[INSTRUCTIONS FOR THE TASK]: Write out the material word for word, beginning with the line that contains "Between 형사법 and 공법, which is larger?" and continuing through the line that contains "Reading right to left, transcribe".

[TASK INPUTS]:

▬▬▬▬▬▬

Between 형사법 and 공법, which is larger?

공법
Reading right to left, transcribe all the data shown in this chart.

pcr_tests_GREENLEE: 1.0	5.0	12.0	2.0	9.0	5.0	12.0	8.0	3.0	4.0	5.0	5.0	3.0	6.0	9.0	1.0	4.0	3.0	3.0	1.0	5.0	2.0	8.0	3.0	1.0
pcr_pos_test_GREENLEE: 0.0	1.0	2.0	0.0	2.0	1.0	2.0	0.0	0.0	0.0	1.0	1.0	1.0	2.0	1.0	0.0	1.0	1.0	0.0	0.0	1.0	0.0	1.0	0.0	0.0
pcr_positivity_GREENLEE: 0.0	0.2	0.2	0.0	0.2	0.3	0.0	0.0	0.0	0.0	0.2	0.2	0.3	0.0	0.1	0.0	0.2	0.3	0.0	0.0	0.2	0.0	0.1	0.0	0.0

▬▬▬▬▬▬

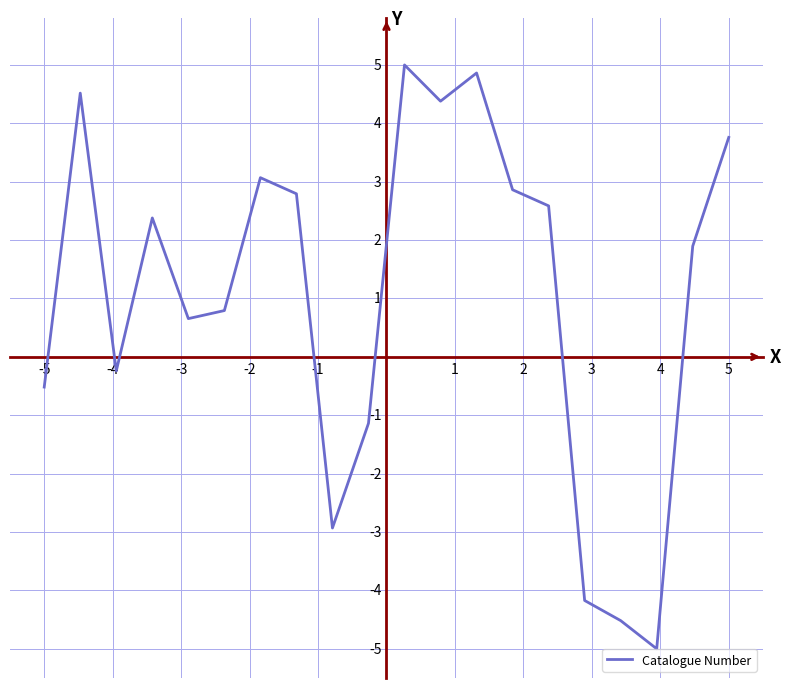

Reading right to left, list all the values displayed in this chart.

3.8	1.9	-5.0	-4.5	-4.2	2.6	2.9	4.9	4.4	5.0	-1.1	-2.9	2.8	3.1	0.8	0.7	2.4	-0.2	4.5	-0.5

▬▬▬▬▬▬

[TASK RESULT]:
Between 형사법 and 공법, which is larger?

공법
Reading right to left, transcribe all the data shown in this chart.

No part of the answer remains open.